Publishers’ resurfacing tactics underscore the “car dealership” problem that plagues digital content today. Because most publishers today are biased editorially toward the “new” part of news, the value of their content sinks very rapidly, particularly when most of their traffic is driven by social networks.
That’s in contrast to the age of search, where sites could rely on a decent long tail of interest for their content months after it was published. That led to a spate of sites churning out how-to articles that are timeless. The updated version of the how-to might be the explainer. Take a new site like Vox, which launched with a disdain for breaking news. Instead, it is creating a library of regularly updated “cards” on key topics like same-sex marriage, climate change and marijuana legalization. These can be resurfaced regularly. The trick with Vox is that it keeps the cards regularly updated, much like a Wikipedia entry.

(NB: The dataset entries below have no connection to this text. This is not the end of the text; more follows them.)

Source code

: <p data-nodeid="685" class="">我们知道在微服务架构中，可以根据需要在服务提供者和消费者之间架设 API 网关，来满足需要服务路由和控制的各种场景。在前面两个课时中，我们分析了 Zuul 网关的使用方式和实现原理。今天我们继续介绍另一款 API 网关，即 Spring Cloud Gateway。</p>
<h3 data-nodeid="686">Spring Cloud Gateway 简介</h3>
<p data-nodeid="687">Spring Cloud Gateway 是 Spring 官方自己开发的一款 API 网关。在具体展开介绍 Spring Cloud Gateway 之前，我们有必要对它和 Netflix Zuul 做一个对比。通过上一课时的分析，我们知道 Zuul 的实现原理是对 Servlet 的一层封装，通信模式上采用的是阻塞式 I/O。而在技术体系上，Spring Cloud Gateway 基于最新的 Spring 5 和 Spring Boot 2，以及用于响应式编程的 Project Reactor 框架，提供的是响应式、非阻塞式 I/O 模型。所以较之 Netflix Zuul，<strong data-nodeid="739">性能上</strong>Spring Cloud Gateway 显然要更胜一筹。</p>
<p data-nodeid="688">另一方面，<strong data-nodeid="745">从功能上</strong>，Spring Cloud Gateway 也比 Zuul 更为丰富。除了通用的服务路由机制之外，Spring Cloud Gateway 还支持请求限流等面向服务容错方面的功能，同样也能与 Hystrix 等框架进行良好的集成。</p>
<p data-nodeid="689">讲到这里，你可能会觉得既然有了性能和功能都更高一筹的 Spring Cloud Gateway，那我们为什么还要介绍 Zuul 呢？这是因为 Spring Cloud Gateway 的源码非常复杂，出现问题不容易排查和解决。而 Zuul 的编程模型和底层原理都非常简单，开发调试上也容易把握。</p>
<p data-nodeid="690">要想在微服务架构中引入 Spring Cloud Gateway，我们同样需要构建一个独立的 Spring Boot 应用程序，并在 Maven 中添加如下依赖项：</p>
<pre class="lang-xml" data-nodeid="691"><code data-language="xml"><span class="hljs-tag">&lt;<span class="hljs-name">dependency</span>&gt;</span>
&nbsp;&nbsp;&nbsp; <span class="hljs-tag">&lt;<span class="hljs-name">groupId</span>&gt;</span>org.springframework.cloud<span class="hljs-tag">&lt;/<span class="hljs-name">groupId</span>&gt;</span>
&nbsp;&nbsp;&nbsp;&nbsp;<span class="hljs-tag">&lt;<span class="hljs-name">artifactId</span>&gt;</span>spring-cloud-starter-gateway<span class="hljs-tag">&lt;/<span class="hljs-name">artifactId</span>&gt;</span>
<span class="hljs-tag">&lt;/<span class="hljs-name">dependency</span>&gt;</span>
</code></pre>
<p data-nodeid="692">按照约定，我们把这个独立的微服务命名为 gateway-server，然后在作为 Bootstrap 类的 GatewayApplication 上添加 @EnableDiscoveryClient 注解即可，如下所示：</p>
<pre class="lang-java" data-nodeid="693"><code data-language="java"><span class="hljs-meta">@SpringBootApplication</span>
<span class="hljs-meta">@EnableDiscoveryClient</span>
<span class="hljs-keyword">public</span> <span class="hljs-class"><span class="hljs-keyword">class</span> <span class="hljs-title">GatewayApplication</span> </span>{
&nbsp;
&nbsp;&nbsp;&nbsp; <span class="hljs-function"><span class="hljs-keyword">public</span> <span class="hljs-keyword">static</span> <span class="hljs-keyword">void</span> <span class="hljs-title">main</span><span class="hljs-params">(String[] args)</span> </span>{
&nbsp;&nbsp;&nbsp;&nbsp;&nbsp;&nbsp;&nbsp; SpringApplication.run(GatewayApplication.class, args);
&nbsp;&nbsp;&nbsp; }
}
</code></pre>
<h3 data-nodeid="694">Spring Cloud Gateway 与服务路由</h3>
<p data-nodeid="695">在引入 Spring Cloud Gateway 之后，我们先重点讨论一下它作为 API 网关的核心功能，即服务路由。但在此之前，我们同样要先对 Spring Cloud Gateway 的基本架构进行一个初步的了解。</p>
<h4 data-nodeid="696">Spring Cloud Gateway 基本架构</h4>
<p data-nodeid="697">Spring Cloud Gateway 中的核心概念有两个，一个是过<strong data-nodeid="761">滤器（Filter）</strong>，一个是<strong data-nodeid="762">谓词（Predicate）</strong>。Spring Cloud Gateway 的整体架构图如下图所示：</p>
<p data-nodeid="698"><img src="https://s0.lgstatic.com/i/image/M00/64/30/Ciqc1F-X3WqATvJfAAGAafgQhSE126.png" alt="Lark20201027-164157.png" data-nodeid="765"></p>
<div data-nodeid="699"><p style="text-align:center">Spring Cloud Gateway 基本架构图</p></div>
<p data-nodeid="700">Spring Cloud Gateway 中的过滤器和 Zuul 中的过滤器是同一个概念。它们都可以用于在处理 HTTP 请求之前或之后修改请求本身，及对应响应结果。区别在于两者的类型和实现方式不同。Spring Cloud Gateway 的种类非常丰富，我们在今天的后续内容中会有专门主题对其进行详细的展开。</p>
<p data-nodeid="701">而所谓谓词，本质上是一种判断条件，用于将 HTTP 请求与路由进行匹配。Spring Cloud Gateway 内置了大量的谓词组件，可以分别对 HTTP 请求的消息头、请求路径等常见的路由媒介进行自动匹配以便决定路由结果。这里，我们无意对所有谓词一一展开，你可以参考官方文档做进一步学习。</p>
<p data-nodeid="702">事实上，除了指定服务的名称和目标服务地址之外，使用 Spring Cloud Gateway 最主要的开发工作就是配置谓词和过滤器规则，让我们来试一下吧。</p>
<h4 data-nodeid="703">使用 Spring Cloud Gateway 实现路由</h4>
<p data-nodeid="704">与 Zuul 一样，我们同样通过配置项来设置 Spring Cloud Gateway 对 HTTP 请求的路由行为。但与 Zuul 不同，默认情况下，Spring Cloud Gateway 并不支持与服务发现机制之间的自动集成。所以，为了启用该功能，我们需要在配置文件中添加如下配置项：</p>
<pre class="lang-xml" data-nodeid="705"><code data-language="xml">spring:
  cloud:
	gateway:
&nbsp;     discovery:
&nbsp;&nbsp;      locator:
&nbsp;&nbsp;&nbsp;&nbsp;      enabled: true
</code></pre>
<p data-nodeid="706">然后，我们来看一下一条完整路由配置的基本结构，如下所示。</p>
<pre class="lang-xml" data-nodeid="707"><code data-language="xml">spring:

“History repeats itself,” said Phillip Smith, a digital publishing consultant, “so what’s old will be new again, inevitably, and it seems wasteful to not be thinking about new ways to re-purpose and re-surface old content.”
Fair enough. The trouble comes when publishers confuse readers. Just look at the Business Insider story: Not only was it given a new timestamp on the homepage, but it was also placed among all of Business Insider’s legitimately new content without any special labeling. Someone visiting the homepage, unless they were surprised to see Perlberg’s name again on a new story, would not have any idea the piece was old. (Business Insider did not respond to requests for comment in time for publishing.)
The timestamp issue has led some sites to forgo them altogether or selectively. Upworthy’s article pages, for example, don’t say at all when its articles are published, and sites like Fast Company do so at the very bottom of the page — right above the comments. If a publisher presents content as evergreen, then it’s much easier to find new uses for it down the line.
“Editorially, we focus on the big, pervasive societal topics that evolve over time (and with culture) but don’t necessarily live within the news cycle,” said Ed Urgola, director of marketing at Upworthy. “In that sense, our content is evergreen, so time stamping isn’t an important cue for our readers,” he said.
So maybe we’re not so youth-obsessed after all.